AUTHOR=Yip Hiu F. , Chowdhury Debajyoti , Wang Kexin , Liu Yujie , Gao Yao , Lan Liang , Zheng Chaochao , Guan Daogang , Lam Kei F. , Zhu Hailong , Tai Xuecheng , Lu Aiping TITLE=ReDisX, a machine learning approach, rationalizes rheumatoid arthritis and coronary artery disease patients uniquely upon identifying subpopulation differentiation markers from their genomic data JOURNAL=Frontiers in Medicine VOLUME=9 YEAR=2022 URL=https://www.frontiersin.org/journals/medicine/articles/10.3389/fmed.2022.931860 DOI=10.3389/fmed.2022.931860 ISSN=2296-858X ABSTRACT=

Diseases originate at the molecular-genetic layer, manifest through altered biochemical homeostasis, and develop symptoms later.

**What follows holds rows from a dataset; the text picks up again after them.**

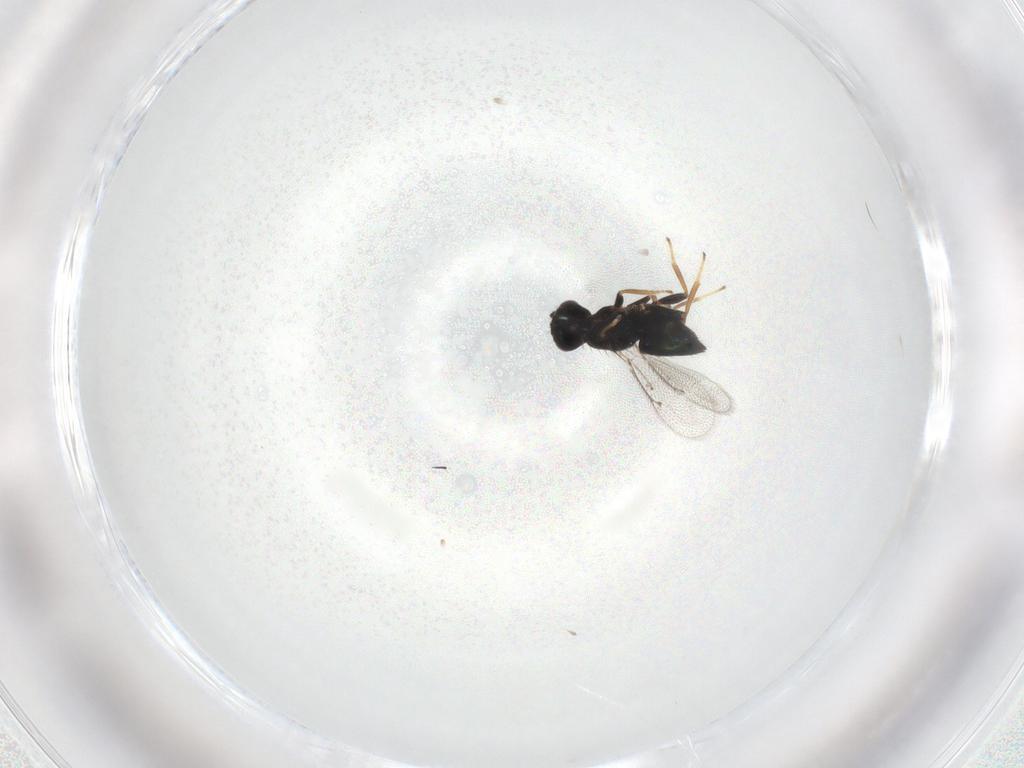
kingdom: Animalia
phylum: Arthropoda
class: Insecta
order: Hymenoptera
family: Eulophidae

Hence, symptomatic diagnosis is inadequate to explain the underlying molecular-genetic abnormality and individual genomic disparities. The current trends include molecular-genetic information relying on algorithms to recognize the disease subtypes through gene expressions. Despite their disposition toward disease-specific heterogeneity and cross-disease homogeneity, a gap still exists in describing the extent of homogeneity within the heterogeneous subpopulation of different diseases. They are limited to obtaining the holistic sense of the whole genome-based diagnosis resulting in inaccurate diagnosis and subsequent management. Addressing those ambiguities, our proposed framework, ReDisX, introduces a unique classification system for the patients based on their genomic signatures. In this study, it is a scalable machine learning algorithm deployed to re-categorize the patients with rheumatoid arthritis and coronary artery disease. It reveals heterogeneous subpopulations within a disease and homogenous subpopulations across different diseases. Besides, it identifies granzyme B (GZMB) as a subpopulation-differentiation marker that plausibly serves as a prominent indicator for GZMB-targeted drug repurposing. The ReDisX framework offers a novel strategy to redefine disease diagnosis through characterizing personalized genomic signatures. It may rejuvenate the landscape of precision and personalized diagnosis and a clue to drug repurposing.